### STATED TASK
Your task is to output the data exactly as it stands.

Annotation records
★ ★ ★ ★ ★
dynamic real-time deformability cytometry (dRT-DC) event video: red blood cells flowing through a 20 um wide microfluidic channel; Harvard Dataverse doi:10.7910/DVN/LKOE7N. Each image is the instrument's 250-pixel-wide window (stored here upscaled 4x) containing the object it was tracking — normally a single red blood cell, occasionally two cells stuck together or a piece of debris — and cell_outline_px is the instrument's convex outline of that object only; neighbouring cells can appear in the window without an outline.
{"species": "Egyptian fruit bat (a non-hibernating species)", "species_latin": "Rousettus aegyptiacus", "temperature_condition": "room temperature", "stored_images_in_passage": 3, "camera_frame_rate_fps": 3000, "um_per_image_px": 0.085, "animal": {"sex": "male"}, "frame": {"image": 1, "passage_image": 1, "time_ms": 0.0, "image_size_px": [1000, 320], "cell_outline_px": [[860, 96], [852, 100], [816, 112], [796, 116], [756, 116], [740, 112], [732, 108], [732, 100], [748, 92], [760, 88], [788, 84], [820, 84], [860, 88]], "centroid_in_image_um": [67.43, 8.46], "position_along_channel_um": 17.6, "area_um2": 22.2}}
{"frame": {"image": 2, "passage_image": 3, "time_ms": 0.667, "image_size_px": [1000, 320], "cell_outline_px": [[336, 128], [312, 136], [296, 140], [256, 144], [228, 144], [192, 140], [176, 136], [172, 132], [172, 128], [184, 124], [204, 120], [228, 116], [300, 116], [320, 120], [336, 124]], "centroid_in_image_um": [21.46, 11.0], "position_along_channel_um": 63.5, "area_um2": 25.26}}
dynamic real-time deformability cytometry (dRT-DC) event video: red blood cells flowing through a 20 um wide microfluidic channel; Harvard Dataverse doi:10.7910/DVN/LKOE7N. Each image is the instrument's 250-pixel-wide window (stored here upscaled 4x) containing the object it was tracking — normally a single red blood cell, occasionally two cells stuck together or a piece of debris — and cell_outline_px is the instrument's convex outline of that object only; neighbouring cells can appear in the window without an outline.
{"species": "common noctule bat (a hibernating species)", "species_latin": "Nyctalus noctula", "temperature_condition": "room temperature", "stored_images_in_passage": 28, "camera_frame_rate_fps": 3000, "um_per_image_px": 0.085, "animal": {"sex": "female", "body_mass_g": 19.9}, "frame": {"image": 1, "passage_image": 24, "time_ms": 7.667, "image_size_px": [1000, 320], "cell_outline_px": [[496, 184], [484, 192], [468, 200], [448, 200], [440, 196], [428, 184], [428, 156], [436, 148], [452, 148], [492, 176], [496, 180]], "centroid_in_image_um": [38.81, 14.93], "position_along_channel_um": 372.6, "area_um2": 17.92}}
★ ★ ★ ★ ★
### IN RESPONSE
dynamic real-time deformability cytometry (dRT-DC) event video: red blood cells flowing through a 20 um wide microfluidic channel; Harvard Dataverse doi:10.7910/DVN/LKOE7N. Each image is the instrument's 250-pixel-wide window (stored here upscaled 4x) containing the object it was tracking — normally a single red blood cell, occasionally two cells stuck together or a piece of debris — and cell_outline_px is the instrument's convex outline of that object only; neighbouring cells can appear in the window without an outline.
{"species": "Egyptian fruit bat (a non-hibernating species)", "species_latin": "Rousettus aegyptiacus", "temperature_condition": "room temperature", "stored_images_in_passage": 3, "camera_frame_rate_fps": 3000, "um_per_image_px": 0.085, "animal": {"sex": "male"}, "frame": {"image": 1, "passage_image": 1, "time_ms": 0.0, "image_size_px": [1000, 320], "cell_outline_px": [[860, 96], [852, 100], [816, 112], [796, 116], [756, 116], [740, 112], [732, 108], [732, 100], [748, 92], [760, 88], [788, 84], [820, 84], [860, 88]], "centroid_in_image_um": [67.43, 8.46], "position_along_channel_um": 17.6, "area_um2": 22.2}}
{"frame": {"image": 2, "passage_image": 3, "time_ms": 0.667, "image_size_px": [1000, 320], "cell_outline_px": [[336, 128], [312, 136], [296, 140], [256, 144], [228, 144], [192, 140], [176, 136], [172, 132], [172, 128], [184, 124], [204, 120], [228, 116], [300, 116], [320, 120], [336, 124]], "centroid_in_image_um": [21.46, 11.0], "position_along_channel_um": 63.5, "area_um2": 25.26}}
dynamic real-time deformability cytometry (dRT-DC) event video: red blood cells flowing through a 20 um wide microfluidic channel; Harvard Dataverse doi:10.7910/DVN/LKOE7N. Each image is the instrument's 250-pixel-wide window (stored here upscaled 4x) containing the object it was tracking — normally a single red blood cell, occasionally two cells stuck together or a piece of debris — and cell_outline_px is the instrument's convex outline of that object only; neighbouring cells can appear in the window without an outline.
{"species": "common noctule bat (a hibernating species)", "species_latin": "Nyctalus noctula", "temperature_condition": "room temperature", "stored_images_in_passage": 28, "camera_frame_rate_fps": 3000, "um_per_image_px": 0.085, "animal": {"sex": "female", "body_mass_g": 19.9}, "frame": {"image": 1, "passage_image": 24, "time_ms": 7.667, "image_size_px": [1000, 320], "cell_outline_px": [[496, 184], [484, 192], [468, 200], [448, 200], [440, 196], [428, 184], [428, 156], [436, 148], [452, 148], [492, 176], [496, 180]], "centroid_in_image_um": [38.81, 14.93], "position_along_channel_um": 372.6, "area_um2": 17.92}}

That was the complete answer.